◆ Given information ◆
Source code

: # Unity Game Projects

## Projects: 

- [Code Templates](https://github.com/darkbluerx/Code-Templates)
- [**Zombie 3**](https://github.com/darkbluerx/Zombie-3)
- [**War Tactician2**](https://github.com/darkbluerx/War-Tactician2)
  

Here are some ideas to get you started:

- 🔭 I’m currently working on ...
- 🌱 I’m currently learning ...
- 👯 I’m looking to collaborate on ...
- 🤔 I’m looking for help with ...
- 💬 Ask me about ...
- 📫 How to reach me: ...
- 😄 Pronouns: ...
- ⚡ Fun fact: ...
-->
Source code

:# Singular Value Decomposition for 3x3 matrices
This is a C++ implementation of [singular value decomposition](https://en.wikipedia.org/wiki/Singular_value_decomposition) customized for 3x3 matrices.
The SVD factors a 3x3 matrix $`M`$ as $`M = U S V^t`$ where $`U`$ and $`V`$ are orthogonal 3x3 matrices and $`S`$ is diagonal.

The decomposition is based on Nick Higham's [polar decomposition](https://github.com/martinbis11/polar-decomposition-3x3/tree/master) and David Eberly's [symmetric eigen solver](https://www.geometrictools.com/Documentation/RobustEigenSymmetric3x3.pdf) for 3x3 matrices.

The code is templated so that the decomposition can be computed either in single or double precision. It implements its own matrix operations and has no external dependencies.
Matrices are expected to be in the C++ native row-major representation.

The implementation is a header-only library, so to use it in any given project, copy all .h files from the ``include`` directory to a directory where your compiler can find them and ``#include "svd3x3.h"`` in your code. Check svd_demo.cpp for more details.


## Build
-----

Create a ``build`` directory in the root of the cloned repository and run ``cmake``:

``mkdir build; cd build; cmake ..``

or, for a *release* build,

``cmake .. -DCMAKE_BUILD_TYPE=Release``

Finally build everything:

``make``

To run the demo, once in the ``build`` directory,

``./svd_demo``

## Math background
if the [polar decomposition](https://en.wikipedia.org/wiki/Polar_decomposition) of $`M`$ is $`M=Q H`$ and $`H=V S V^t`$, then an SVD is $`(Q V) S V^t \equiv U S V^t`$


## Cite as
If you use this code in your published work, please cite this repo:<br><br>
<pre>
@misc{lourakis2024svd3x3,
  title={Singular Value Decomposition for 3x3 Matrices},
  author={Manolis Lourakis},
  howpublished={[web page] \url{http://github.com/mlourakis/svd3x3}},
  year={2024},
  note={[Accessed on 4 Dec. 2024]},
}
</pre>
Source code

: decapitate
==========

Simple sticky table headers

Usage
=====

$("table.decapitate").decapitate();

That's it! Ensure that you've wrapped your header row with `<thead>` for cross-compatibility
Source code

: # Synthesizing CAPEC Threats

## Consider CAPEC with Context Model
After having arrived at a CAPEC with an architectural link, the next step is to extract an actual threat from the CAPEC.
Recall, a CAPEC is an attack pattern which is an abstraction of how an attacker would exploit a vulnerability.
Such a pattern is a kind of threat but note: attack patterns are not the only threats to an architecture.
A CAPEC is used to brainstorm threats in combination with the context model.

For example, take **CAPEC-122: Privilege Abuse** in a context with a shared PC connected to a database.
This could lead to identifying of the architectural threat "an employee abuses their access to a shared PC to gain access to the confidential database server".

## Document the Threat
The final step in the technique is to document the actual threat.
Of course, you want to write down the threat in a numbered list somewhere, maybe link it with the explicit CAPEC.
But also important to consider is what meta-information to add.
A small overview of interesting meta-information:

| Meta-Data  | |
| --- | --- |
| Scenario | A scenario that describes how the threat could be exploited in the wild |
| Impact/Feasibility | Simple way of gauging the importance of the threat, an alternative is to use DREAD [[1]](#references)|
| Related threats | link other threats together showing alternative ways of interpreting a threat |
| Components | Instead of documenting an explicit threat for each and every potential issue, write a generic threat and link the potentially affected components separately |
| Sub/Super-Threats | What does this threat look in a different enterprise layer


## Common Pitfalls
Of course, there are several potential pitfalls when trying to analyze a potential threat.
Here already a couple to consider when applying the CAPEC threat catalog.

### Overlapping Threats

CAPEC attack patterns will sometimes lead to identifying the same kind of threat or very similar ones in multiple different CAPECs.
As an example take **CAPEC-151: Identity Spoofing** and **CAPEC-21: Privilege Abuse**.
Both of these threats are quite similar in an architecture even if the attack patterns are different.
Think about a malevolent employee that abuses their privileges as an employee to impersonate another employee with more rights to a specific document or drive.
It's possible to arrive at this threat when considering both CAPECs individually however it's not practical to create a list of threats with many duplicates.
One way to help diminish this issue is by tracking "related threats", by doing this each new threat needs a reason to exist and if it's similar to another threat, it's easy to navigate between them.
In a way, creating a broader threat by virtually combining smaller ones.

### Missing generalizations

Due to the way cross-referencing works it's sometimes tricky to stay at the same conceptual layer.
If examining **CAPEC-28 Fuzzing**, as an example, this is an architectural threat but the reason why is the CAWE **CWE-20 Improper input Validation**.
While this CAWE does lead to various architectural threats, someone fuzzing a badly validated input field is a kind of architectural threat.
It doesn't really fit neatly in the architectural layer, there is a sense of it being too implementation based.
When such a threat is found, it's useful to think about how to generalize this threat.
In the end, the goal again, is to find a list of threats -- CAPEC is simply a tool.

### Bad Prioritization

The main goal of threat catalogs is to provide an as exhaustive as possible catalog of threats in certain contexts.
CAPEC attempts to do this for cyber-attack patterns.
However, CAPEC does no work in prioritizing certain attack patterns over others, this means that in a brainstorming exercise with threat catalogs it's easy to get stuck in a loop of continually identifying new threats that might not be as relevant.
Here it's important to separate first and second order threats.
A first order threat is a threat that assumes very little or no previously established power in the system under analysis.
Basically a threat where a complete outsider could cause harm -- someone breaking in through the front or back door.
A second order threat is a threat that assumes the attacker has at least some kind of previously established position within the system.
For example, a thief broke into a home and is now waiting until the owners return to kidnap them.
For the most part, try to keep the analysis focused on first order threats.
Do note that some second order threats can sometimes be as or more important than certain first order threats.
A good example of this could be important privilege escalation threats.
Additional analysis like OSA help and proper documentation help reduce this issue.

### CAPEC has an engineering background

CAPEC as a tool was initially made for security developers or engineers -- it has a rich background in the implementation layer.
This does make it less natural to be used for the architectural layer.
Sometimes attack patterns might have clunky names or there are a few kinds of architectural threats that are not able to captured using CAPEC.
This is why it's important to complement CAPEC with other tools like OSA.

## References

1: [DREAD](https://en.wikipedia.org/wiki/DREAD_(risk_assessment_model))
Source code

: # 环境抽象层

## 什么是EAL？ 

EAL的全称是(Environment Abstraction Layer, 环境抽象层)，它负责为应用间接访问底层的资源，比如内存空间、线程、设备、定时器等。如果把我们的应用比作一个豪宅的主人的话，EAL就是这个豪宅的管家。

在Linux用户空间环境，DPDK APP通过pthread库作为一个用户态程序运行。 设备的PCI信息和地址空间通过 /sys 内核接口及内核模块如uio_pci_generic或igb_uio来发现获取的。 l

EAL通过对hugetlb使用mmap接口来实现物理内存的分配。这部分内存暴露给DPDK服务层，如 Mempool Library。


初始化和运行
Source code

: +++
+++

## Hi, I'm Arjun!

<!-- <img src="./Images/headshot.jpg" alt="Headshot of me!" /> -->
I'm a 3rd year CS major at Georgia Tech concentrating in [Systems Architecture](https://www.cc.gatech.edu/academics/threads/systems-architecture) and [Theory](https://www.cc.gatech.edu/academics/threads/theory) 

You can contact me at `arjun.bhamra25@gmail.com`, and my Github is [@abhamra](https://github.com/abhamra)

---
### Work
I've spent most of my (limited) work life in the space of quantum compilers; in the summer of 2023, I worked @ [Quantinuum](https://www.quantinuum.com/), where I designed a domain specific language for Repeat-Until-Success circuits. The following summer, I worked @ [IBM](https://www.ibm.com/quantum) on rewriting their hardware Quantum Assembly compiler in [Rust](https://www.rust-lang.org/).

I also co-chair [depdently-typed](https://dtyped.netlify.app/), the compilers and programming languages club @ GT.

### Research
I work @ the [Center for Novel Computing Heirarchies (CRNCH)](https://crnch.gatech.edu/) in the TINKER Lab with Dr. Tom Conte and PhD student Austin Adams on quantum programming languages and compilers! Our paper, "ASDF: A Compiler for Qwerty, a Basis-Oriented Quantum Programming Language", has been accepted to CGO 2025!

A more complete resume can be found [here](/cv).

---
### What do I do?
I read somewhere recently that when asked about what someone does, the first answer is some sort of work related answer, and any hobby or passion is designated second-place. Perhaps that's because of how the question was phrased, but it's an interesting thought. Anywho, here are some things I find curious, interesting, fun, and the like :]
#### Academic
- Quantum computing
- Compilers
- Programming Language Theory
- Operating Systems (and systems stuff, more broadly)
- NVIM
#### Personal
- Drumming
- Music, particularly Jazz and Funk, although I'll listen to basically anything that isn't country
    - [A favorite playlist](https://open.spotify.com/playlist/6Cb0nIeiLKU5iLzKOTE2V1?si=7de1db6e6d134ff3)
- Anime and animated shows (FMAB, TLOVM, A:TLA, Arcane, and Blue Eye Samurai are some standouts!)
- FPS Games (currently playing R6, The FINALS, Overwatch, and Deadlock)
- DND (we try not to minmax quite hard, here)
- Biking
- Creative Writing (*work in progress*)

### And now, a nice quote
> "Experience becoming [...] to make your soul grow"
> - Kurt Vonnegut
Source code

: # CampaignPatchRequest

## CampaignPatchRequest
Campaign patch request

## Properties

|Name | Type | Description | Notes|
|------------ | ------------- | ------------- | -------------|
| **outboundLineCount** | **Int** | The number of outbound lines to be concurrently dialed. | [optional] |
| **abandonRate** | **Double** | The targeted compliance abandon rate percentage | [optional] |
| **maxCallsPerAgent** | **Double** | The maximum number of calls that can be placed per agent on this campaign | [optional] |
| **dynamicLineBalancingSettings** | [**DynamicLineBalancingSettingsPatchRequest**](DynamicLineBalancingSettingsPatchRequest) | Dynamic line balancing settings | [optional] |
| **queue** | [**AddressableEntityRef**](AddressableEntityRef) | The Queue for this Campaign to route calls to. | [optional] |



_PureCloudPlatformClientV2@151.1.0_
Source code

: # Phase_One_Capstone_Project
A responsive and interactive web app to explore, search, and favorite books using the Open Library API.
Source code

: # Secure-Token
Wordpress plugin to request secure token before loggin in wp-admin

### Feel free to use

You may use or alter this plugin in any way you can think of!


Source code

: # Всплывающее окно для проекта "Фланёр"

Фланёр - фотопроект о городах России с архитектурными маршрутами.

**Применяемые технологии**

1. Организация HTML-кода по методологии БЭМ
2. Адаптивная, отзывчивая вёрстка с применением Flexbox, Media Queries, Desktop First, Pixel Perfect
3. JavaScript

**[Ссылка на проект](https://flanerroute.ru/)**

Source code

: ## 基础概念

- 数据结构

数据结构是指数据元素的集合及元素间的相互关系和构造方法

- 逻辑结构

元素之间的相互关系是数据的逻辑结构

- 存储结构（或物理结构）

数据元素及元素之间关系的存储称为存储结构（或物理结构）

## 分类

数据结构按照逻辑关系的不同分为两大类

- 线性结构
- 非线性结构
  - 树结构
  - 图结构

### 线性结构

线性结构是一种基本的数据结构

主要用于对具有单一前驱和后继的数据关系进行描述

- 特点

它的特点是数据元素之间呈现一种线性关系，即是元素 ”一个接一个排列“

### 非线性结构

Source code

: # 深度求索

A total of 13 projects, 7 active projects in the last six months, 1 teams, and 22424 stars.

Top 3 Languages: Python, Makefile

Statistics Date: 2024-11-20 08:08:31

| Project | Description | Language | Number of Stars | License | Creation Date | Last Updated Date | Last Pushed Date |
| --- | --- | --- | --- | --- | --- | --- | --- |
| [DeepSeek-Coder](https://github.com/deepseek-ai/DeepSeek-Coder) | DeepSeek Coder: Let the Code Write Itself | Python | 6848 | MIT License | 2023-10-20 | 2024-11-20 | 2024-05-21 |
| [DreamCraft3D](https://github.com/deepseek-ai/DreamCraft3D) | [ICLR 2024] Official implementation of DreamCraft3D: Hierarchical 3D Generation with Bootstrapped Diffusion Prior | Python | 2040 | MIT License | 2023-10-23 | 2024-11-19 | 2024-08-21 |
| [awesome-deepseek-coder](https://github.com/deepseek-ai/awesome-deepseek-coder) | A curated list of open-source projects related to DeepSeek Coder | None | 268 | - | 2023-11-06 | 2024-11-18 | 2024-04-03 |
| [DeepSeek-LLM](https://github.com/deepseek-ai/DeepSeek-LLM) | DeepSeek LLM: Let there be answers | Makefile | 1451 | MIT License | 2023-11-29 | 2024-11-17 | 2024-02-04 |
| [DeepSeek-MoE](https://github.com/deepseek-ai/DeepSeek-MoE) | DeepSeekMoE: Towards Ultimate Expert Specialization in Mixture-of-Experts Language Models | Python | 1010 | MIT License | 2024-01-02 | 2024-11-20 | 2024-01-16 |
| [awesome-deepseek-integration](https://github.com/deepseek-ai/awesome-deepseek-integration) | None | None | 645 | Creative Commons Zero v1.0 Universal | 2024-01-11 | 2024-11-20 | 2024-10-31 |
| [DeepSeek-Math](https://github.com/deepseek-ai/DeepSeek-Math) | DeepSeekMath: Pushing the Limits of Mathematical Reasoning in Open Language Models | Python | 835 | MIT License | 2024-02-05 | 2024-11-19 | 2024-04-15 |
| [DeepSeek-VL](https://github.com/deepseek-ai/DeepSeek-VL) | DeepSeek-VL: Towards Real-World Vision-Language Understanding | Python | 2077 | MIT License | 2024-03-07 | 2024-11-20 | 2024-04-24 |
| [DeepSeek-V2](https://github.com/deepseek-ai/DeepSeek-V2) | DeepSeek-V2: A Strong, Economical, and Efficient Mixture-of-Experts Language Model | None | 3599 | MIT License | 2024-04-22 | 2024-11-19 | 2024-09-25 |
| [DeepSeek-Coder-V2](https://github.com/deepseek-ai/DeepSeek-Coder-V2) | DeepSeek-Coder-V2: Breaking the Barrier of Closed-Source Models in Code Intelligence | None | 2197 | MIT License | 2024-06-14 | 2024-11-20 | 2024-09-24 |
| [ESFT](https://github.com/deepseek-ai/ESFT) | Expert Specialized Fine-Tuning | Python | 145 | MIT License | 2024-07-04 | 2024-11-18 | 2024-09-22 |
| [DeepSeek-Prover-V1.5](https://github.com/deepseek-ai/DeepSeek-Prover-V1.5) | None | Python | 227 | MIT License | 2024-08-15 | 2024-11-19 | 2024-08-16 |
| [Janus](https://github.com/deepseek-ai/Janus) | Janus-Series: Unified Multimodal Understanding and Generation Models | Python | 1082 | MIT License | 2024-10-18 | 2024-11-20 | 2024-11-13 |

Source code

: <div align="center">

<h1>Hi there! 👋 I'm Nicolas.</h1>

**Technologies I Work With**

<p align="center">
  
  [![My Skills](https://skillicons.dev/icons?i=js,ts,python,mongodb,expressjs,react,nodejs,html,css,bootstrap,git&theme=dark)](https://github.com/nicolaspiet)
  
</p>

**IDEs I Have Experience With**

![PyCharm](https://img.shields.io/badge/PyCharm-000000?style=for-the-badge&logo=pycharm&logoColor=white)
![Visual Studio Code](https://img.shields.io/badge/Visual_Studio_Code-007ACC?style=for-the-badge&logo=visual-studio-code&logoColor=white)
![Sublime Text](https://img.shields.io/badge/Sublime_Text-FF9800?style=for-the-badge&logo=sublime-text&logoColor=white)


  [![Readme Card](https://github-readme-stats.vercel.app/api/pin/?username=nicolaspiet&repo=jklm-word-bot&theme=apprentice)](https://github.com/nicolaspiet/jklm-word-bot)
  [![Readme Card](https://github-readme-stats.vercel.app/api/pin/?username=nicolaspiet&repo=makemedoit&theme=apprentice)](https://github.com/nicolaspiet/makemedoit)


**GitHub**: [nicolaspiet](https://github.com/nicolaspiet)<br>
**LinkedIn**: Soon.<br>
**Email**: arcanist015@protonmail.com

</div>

◆ What you should do ◆
Whichever lines of the material hold the word "quite", find and copy them.

◆ Exercise response ◆
Both of these threats are quite similar in an architecture even if the attack patterns are different.
- DND (we try not to minmax quite hard, here)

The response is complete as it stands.